Nitro System security in context
The Nitro System design features discussed in this paper operate in the context of the full set of robust controls in place at AWS to maintain security and data protection in the AWS Cloud. In this section we will provide a high-level overview of relevant AWS security and compliance practices. As an AWS customer you inherit all the best practices of AWS policies, architecture, and operational processes built to satisfy the requirements of our most security-sensitive customers.
AWS environments are continuously audited, with
certifications
from accreditation bodies across geographies and verticals
Infrastructure security
Security at AWS starts with our core infrastructure—the hardware, software, networking, and facilities that run AWS Cloud services. Custom-built for the cloud and designed to meet the most stringent security requirements in the world, our infrastructure is monitored 24/7 to help ensure the confidentiality, integrity, and availability of your customer data. With AWS you can build on the most secure global infrastructure, knowing you always own your customer data, including the ability to encrypt it, move it, and manage retention.
Physical access
Physical access to AWS data centers is strictly controlled, both at the perimeter and at building entry points by professional security staff using video surveillance, two-factor and biometric authentication, intrusion detection systems, and other electronic means. Authorized staff must pass two-factor authentication a minimum of two times to access data center floors. All visitors are required to present identification and are signed in and continually escorted by authorized staff. AWS only provides data center access and information to employees and contractors who have a legitimate business need for such privileges.

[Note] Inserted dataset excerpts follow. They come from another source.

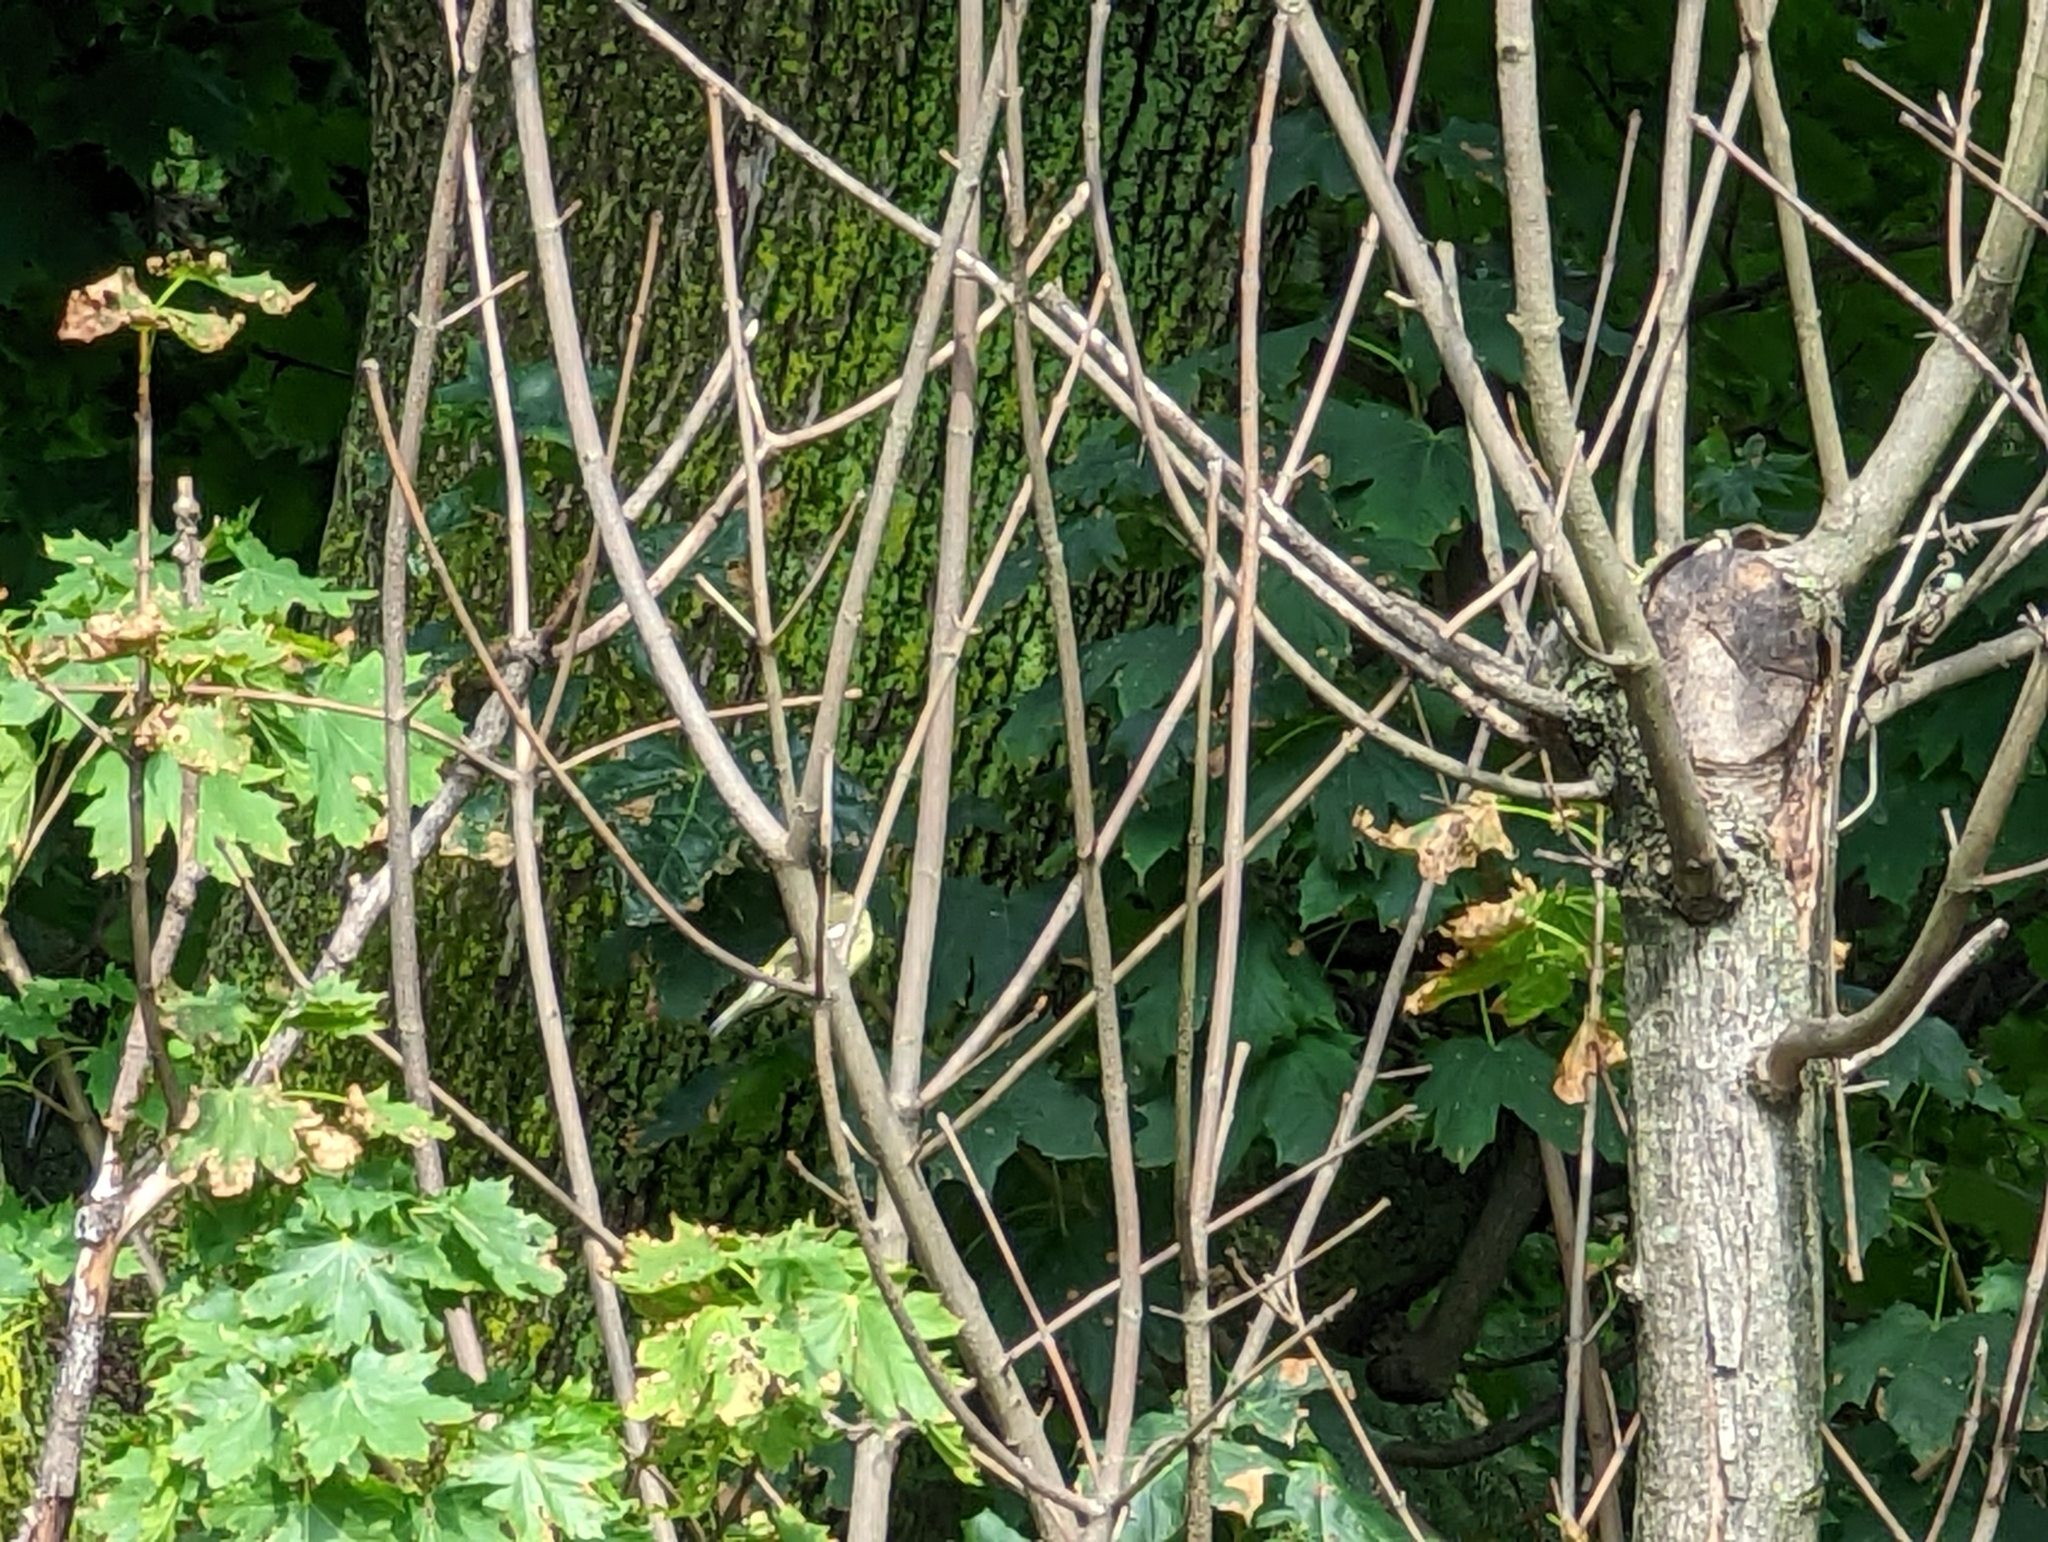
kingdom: Animalia
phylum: Chordata
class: Aves
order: Passeriformes
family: Parulidae
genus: Setophaga
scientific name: Setophaga tigrina
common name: Cape may warbler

When an employee no longer has a business need for these privileges, his or her access is immediately revoked, even if they continue to be an employee of Amazon or Amazon Web Services. All physical access to data centers by AWS employees is logged and audited routinely.
Media sanitization
Media storage devices used to store customer data are classified
by AWS as Critical. AWS has exacting standards on how to
install, service, and eventually destroy the devices when they
are no longer useful. When a storage device has reached the end
of its useful life, AWS decommissions media using techniques
detailed in
NIST
800-88
Data protection
All data flowing across the AWS global network that
interconnects our data centers and Regions is automatically
encrypted at the physical layer before it is transmitted between
our secured facilities. Additional encryption layers exist as
well; for example, all inter-Region VPC peering traffic, and
customer or service-to-service TLS connections. We provide tools
that allow you to easily encrypt your customer data in transit
and at rest to help ensure that only authorized users can access
it, using keys you control managed by AWS KMS, or managing your
encryption keys with
AWS CloudHSM
We also give you the control and visibility you need to help you comply with regional and local data privacy laws and regulations. The design of our global infrastructure allows you to choose Regions in which your customer data is physically located, helping you meet data residency requirements.